The Guardian reports today that the International Atomic Energy Agency has asked Iran to explain evidence that Iranian scientists have experimented with an advanced nuclear warhead design, but Tehran continues to stonewall requests for relevant information and drag its feet at the sputtering talks over its illicit nuclear weapons program. According to a dossier prepared by the IAEA, Iranian scientists may have tested high-explosive components of a “two-point implosion” device that could enable Iran to eventually install small nuclear warheads on its ballistic missiles. One European official said that “It is breathtaking that Iran could be working on this sort of material.” The article reported on speculation that the Pakistani nuclear proliferator A.Q. Khan or a Russian weapons expert may have helped the Iranians to master the synchronized high explosive detonations necessary to build the warhead.

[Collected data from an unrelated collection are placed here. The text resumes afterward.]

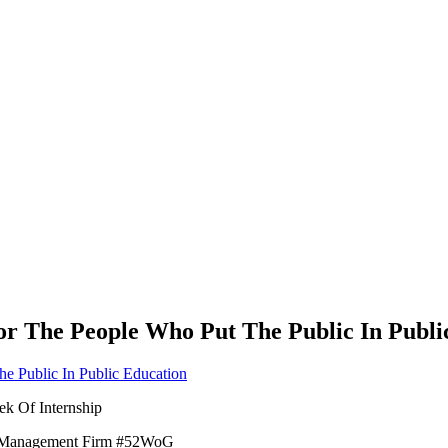
For The People Who Put The Public In Publi
ek Of Internship
ber Management Firm #52WoG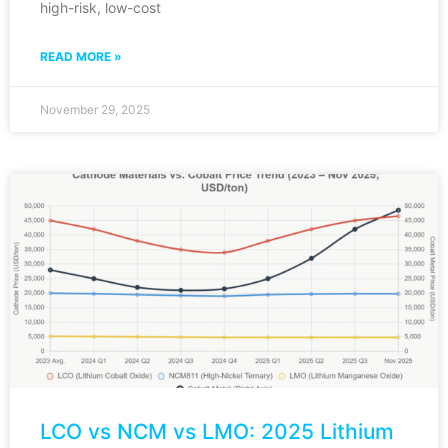
high-risk, low-cost
READ MORE »
November 29, 2025
LCO vs NCM vs LMO: 2025 Lithium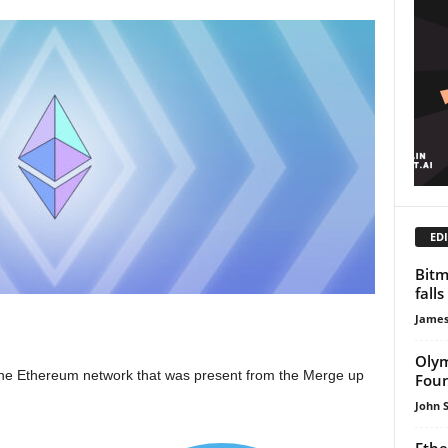
EDI
Bitm
falls
James
Olym
t the Ethereum network that was present from the Merge up
Foun
John 
Ethe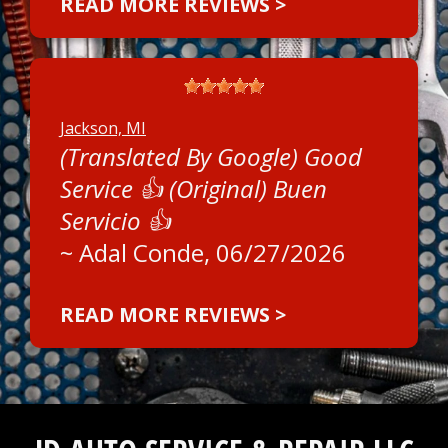
READ MORE REVIEWS >
Jackson, MI
(Translated By Google) Good
Service 👍 (Original) Buen
Servicio 👍
~
Adal Conde
, 06/27/2026
READ MORE REVIEWS >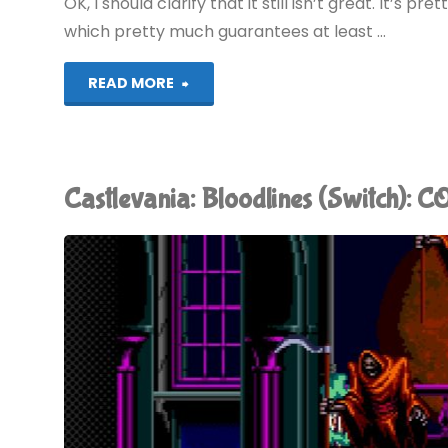
OK, I should clarify that it still isn’t great. It’s pr
which pretty much guarantees at least …
"Castlevania
READ MORE
Legends
(Switch):
Castlevania: Bloodlines (Switch):
COMPLETED!"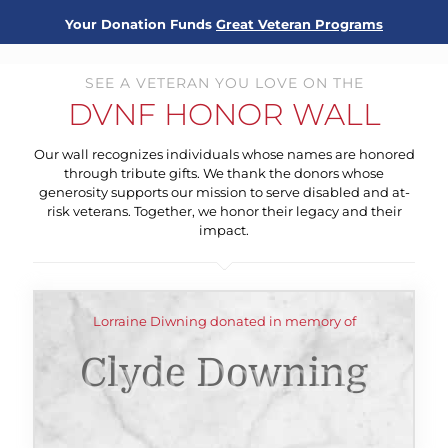
Your Donation Funds
Great Veteran Programs
SEE A VETERAN YOU LOVE ON THE
DVNF HONOR WALL
Our wall recognizes individuals whose names are honored
through tribute gifts. We thank the donors whose
generosity supports our mission to serve disabled and at-
risk veterans. Together, we honor their legacy and their
impact.
Lorraine Diwning donated in memory of
Clyde Downing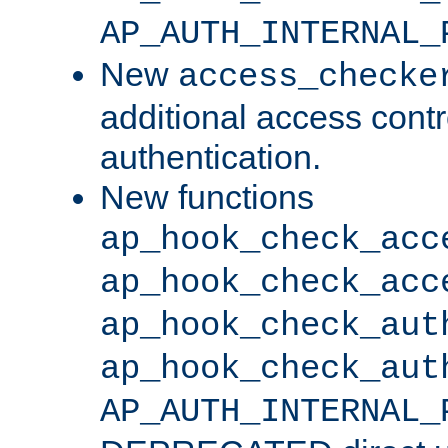
AP_AUTH_INTERNAL_
New
access_checke
additional access cont
authentication.
New functions
ap_hook_check_acc
ap_hook_check_acc
ap_hook_check_aut
ap_hook_check_aut
AP_AUTH_INTERNAL_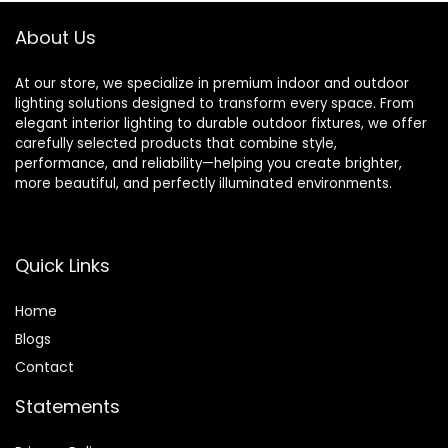
Bedroom Kids
Elderly
About Us
At our store, we specialize in premium indoor and outdoor
lighting solutions designed to transform every space. From
elegant interior lighting to durable outdoor fixtures, we offer
carefully selected products that combine style,
performance, and reliability—helping you create brighter,
more beautiful, and perfectly illuminated environments.
Quick Links
Home
Blog
s
Contact
Statements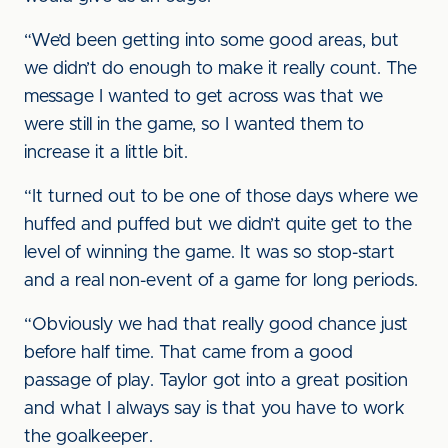
“We’d been getting into some good areas, but
we didn’t do enough to make it really count. The
message I wanted to get across was that we
were still in the game, so I wanted them to
increase it a little bit.
“It turned out to be one of those days where we
huffed and puffed but we didn’t quite get to the
level of winning the game. It was so stop-start
and a real non-event of a game for long periods.
“Obviously we had that really good chance just
before half time. That came from a good
passage of play. Taylor got into a great position
and what I always say is that you have to work
the goalkeeper.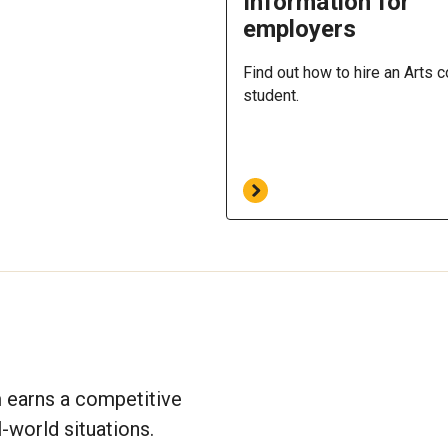
Information for
employers
Find out how to hire an Arts 
student.
m earns a competitive
-world situations.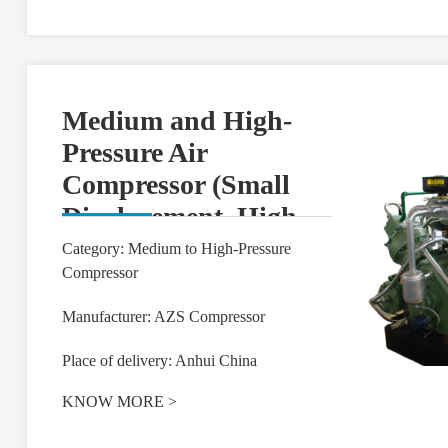
Medium and High-
Pressure Air
Compressor (Small
Displacement, High
Pressure)
Category: Medium to High-Pressure
Compressor
Manufacturer: AZS Compressor
Place of delivery: Anhui China
KNOW MORE
>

This revelation is one more reason, if any more were needed, to doubt the validity of the controversial 2007 National Intelligence Estimate that assessed that Iran had stopped its nuclear weaponization efforts in 2003. If Tehran already had perfected such a sophisticated technology, then it could afford to suspend further experiments while it amassed the necessary quantities of high-enriched uranium, long regarded as the “long pole in the tent” and the most challenging aspect of building a nuclear weapon.

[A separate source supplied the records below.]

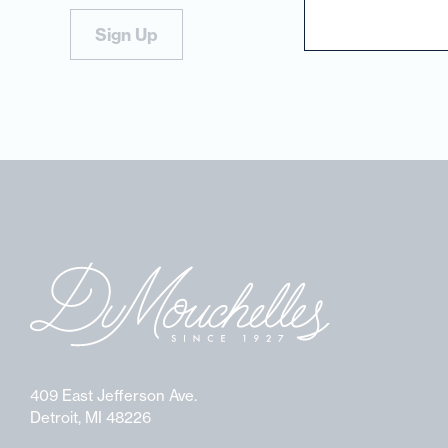
Sign Up
409 East Jefferson Ave.
Detroit, MI 48226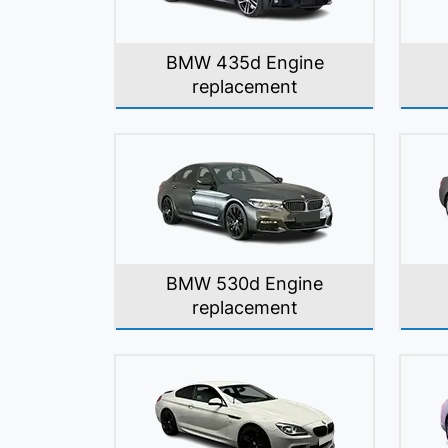
BMW 435d Engine
replacement
BMW 530d Engine
replacement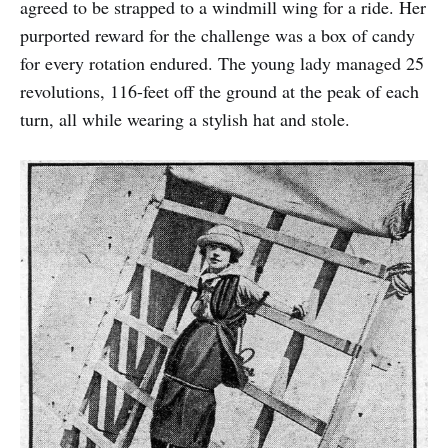
agreed to be strapped to a windmill wing for a ride. Her
purported reward for the challenge was a box of candy
for every rotation endured. The young lady managed 25
revolutions, 116-feet off the ground at the peak of each
turn, all while wearing a stylish hat and stole.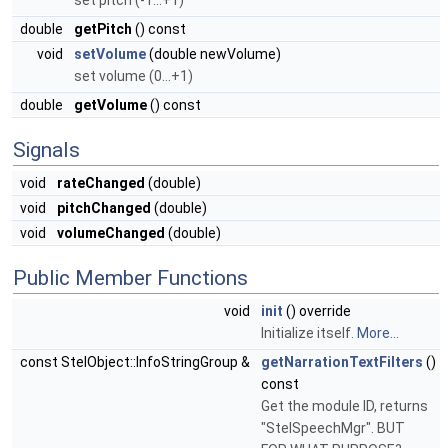
set pitch (-1...+1)
double
getPitch
() const
void
setVolume
(double newVolume)
set volume (0...+1)
double
getVolume
() const
Signals
void
rateChanged
(double)
void
pitchChanged
(double)
void
volumeChanged
(double)
Public Member Functions
void
init
() override
Initialize itself.
More...
const StelObject::InfoStringGroup &
getNarrationTextFilters
()
const
Get the module ID, returns
"StelSpeechMgr". BUT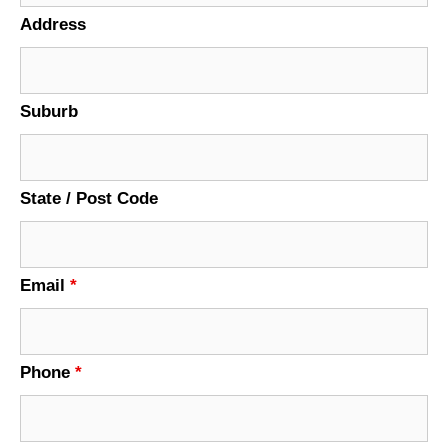
Address
Suburb
State / Post Code
Email
*
Phone
*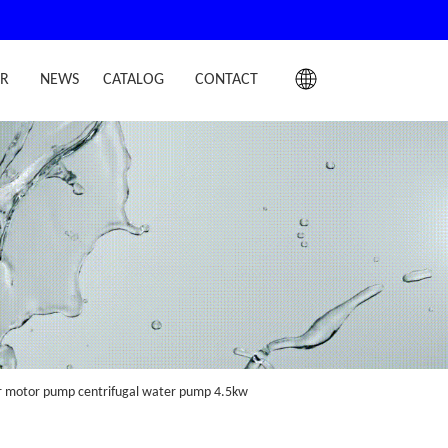
IR
NEWS
CATALOG
CONTACT
er motor pump centrifugal water pump 4.5kw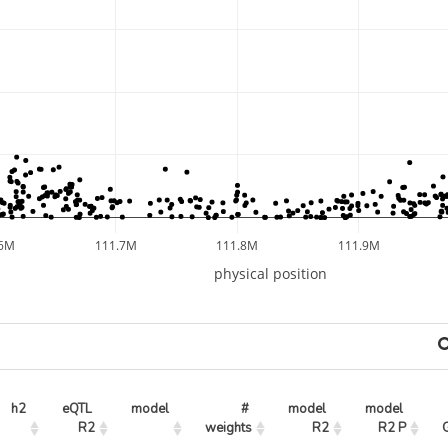
.6M
111.7M
111.8M
111.9M
physical position
h2
eQTL 
model
# 
model 
model 
R2
weights
R2
R2 P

The news about warhead experiments provides further evidence that the 2007 NIE needs to reviewed and updated. Representative Pete Hoekstra has called for an independent “red team” to examine recent revelations about Iran’s nuclear program and reevaluate the NIE assessment. Such a review is long overdue.

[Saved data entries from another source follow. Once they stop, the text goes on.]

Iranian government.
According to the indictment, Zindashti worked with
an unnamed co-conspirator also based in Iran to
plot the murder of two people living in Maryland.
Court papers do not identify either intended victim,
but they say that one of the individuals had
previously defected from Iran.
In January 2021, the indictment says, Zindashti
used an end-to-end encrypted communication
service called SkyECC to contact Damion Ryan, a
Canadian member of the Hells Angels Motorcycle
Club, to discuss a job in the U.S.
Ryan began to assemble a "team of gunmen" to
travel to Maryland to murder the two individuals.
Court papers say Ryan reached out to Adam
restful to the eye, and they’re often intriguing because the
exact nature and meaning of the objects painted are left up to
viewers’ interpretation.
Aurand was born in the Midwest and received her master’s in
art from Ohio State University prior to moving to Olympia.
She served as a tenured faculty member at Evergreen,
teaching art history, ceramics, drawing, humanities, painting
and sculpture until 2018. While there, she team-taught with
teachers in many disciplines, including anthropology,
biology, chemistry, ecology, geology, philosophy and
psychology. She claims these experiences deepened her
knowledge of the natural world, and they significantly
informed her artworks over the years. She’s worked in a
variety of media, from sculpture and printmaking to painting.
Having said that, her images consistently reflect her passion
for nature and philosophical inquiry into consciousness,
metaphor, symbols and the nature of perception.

Meanwhile the nuclear talks with Iran, which were hailed not long ago as a potential breakthrough, are in danger of collapsing. The Washington Post today reported that Iran is balking at further talks and now insists that it must receive a full supply of nuclear reactor fuel for its Tehran research reactor before it gives up any of its low-enriched uranium stocks. This is further evidence that Tehran is backtracking on its on-again-off-again “agreement in principle” to send about 70 percent of its LEU supplies out of the country. Buried in last paragraph of the article is the fact that Iran has refused to put its uranium enrichment activities – the principal focus of the nuclear talks – on the agenda!